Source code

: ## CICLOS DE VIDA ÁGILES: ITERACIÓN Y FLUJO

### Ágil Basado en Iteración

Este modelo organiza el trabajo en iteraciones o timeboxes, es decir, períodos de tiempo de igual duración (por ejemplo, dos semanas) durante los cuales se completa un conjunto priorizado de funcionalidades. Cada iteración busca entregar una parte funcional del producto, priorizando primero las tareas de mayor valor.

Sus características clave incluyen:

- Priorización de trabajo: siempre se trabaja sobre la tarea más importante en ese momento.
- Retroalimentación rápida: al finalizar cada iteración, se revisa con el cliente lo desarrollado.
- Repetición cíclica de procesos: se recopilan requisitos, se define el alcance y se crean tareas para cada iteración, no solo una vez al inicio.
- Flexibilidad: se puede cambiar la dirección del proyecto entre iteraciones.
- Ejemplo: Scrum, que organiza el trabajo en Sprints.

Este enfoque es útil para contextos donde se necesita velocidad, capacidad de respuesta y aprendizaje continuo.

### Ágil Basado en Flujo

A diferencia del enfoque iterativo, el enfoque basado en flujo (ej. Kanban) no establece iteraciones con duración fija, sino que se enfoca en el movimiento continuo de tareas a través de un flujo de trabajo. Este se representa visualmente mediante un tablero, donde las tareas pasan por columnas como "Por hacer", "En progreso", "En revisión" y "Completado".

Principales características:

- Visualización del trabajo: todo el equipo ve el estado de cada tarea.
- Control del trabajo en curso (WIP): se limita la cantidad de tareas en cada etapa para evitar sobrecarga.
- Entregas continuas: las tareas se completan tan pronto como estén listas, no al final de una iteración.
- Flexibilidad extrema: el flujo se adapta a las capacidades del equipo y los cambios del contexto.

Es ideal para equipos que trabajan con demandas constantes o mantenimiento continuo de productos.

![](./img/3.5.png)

········

=== What is required ===
Can you rewrite the records starting at their beginning and ending at the line that contains "### Ágil Basado en Iteración", with "CICLOS DE VIDA" changed to "ENFOQUES" and everything else left the same? Give back only those lines.

=== Output of the task ===
Source code

: ## ENFOQUES ÁGILES: ITERACIÓN Y FLUJO

### Ágil Basado en Iteración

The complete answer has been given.